Low-Leakage Constellation Formation Exploiting Combination Redundancy in a Digitally Modulated mmW Phased Array

Abstract

This paper introduces a new method to suppress the undesired spatial leakage of a 76-GHz phased array. In this system, $8 \times 1$ antenna elements on board are driven by digitally modulated quadrature phase shift keying (QPSK) and on–off keying (OOK) elements fabricated in 28-nm bulk CMOS. The total number of the eight-element output combinations is as large as 5&8hat;, and QPSK and 16 quadrature amplitude modulation (QAM) constellation can be formed at the broadside direction ( $\theta = 0^{\circ }$ ) by numerous qualified combinations.

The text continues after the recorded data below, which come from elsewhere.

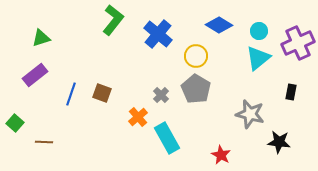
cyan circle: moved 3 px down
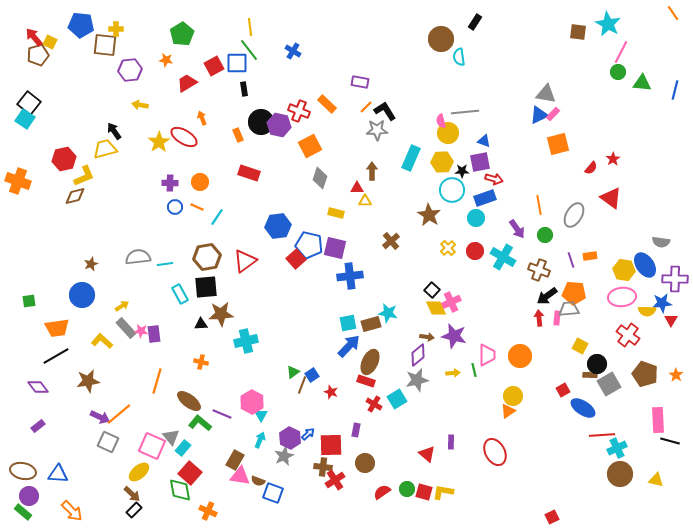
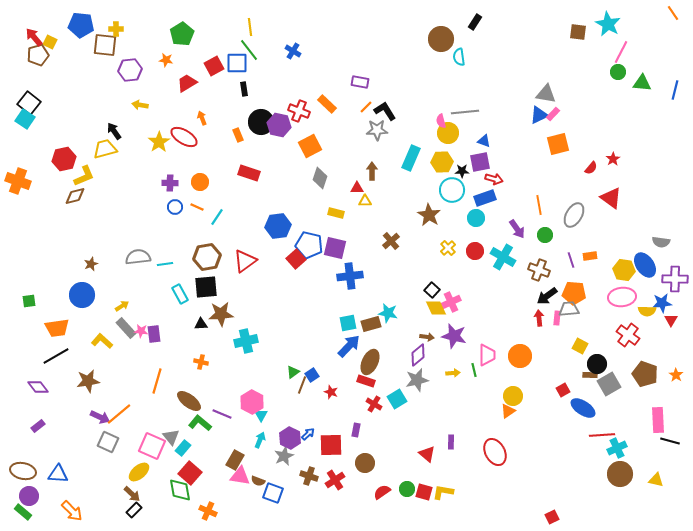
brown cross at (323, 467): moved 14 px left, 9 px down; rotated 12 degrees clockwise
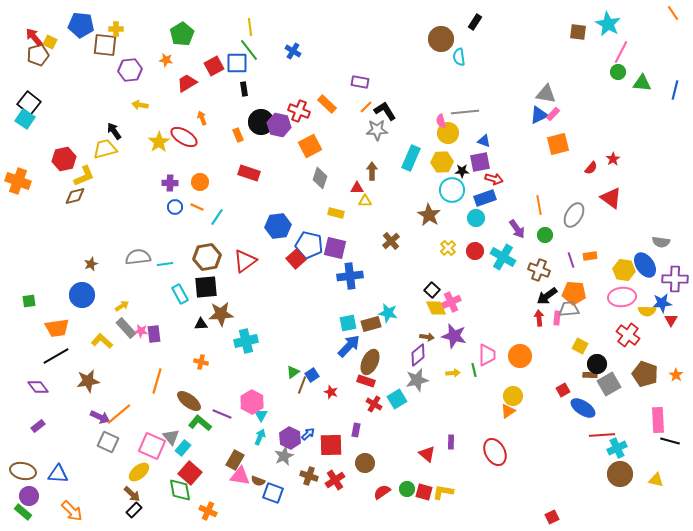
cyan arrow at (260, 440): moved 3 px up
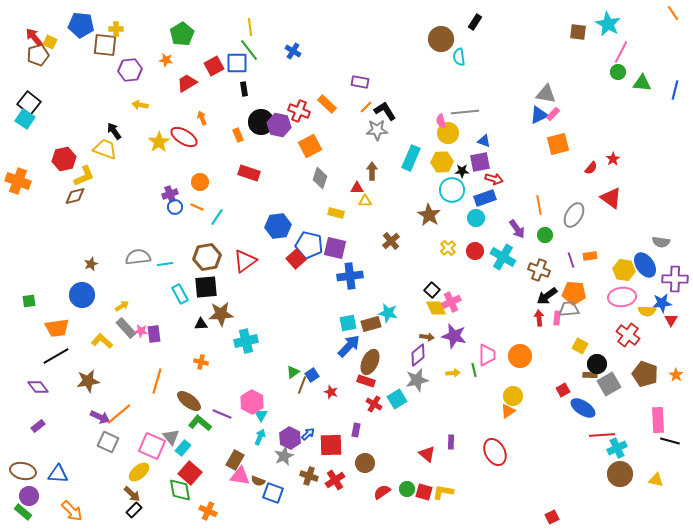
yellow trapezoid at (105, 149): rotated 35 degrees clockwise
purple cross at (170, 183): moved 11 px down; rotated 21 degrees counterclockwise
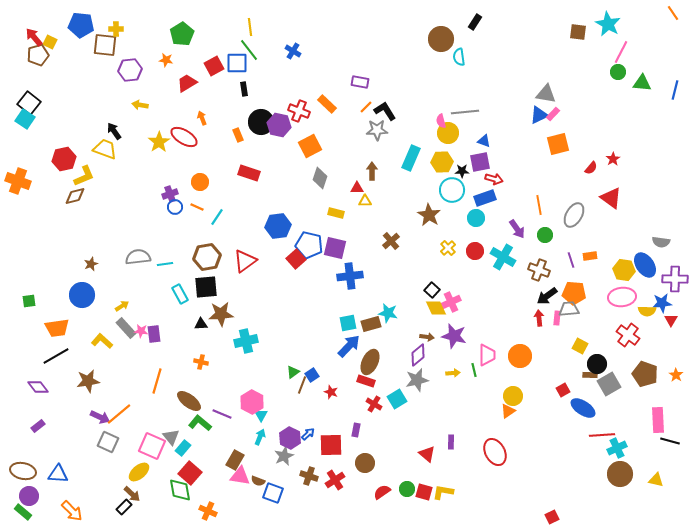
black rectangle at (134, 510): moved 10 px left, 3 px up
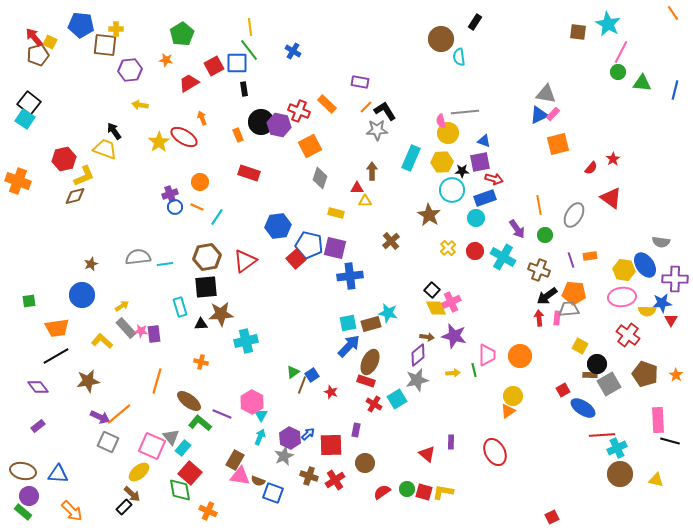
red trapezoid at (187, 83): moved 2 px right
cyan rectangle at (180, 294): moved 13 px down; rotated 12 degrees clockwise
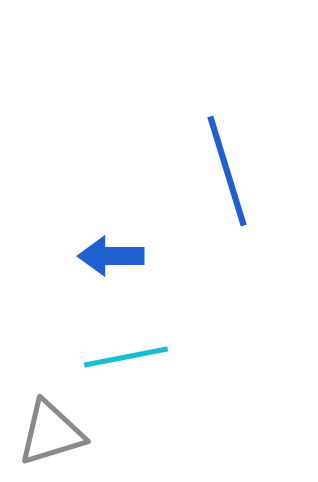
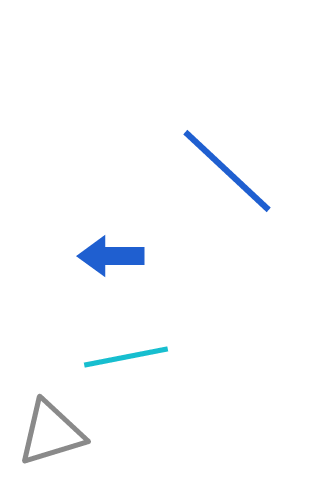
blue line: rotated 30 degrees counterclockwise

The peak array effective isotropic radiated power (EIRP) is measured at 31.6 dBm, and the EIRP for the redundancy-rich spatially synthesized QPSK (with eight elements) and 16QAM (with six elements) constellations are 28.5 and 23.3 dBm, respectively. The redundancy is utilized to alleviate the array spatial leakage: For a given zenith angle requiring a low leakage, the qualified combinations corresponding to the lowest leakage is adopted, and the broadside performance is not affected. Unlike conventional approaches, fine-grain magnitude and phase control for the elements are not required in synthesizing the low leakage. Simulation shows that the leakage power can be suppressed to −25 dBc for most zenith angles between 10° and 50°, supported by the measured results.